The typical American diet contains almost 50% more sodium than health guidelines recommend, with the biggest culprit being processed foods. While sodium adds flavor and helps preserve food, too much can lead to high blood pressure and increased risk of stroke, heart attack and other health issues.

Many have already tried a low sodium diet, but for some people cutting back on salt may be very difficult, if not impossible. Recent studies seem to show that some of us have a heightened sense of taste. - a so called 'supertaster'. Supertasters experience things like bitterness and saltiness at a much higher intensity then everyone else. The heightened perception of bitterness frequently leads to a craving for excess salt which helps cancel the bitterness out.

Scientists have known for a long time that each of us perceives taste slightly differently. At the low end of the scale are the 'non-tasters'. For them most foods are bland with little intensity. Supertasters, on the other hand, perceive everything as vibrant and bright.

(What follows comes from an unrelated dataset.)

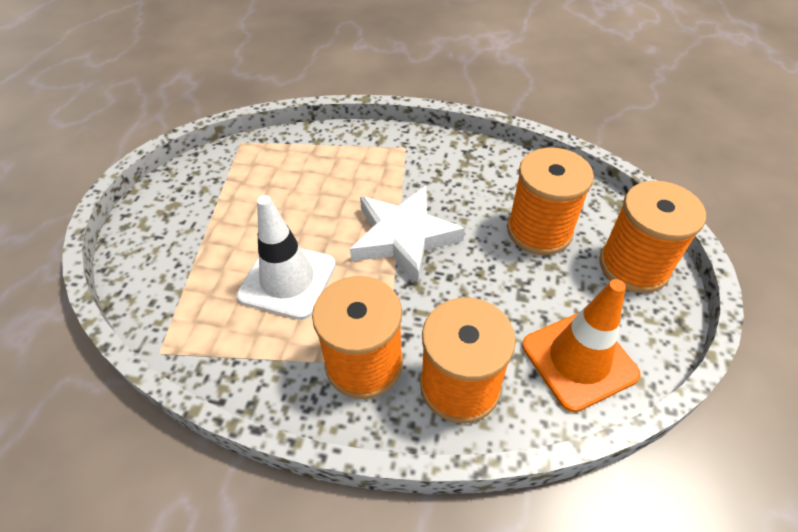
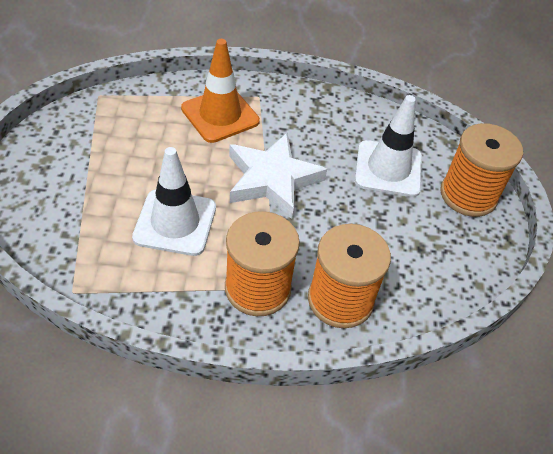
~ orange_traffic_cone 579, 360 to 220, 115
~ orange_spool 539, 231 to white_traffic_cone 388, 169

In controlled taste tests with a mix of 'non-tasters', 'medium-tasters' and 'super-tasters', researchers were surprised to find that supertasters preferred more salty food items, even though they were more sensitive to salt. The supertasters also disliked the low sodium items the most compared to the other study participants.

No one is really sure why some people are supertasters and some not. One theory is that it depends on the number of papilla. Papilla are the taste buds on your tongue that contain the receptors for taste . Papilla can detect five distinct elements: salty, sour, bitter, sweet, and savory. Those with more papilla have more taste nerves which in turn send a stronger signal to the brain.

The inability of some to curtail their salt intake could have implications for the FDA's effort to cut the amount of sodium in packaged foods which make up the main source of sodium in our diet.

Some major food processors have voluntarily pledged to reduce the amount of sodium in their products, but only gradually over time. The sad fact is we have become so accustomed to high sodium levels in our food, our taste buds would be unable to accept a sudden reduction. For most of us, taste is the main reason why we eat what we do. An abrupt drop in sodium levels would render foods bland and tasteless. The only practical solution is to wean ourselves off slowly.

Unfortunately, the supertasters could find themselves looking for more salty alternatives to satisfy their cravings as sodium levels dwindle. For the supertaster it's a no win situation.

One option is to try substituting spices for salt to compensate for the reduced taste level. Garlic, basil, oregano and dill are all effective in enhancing the natural flavors of food while still providing the necessary taste stimulus the supertasters demand. But even with a full spice rack some will be unable to resist the need for salt. For them the low sodium diet will be impossible.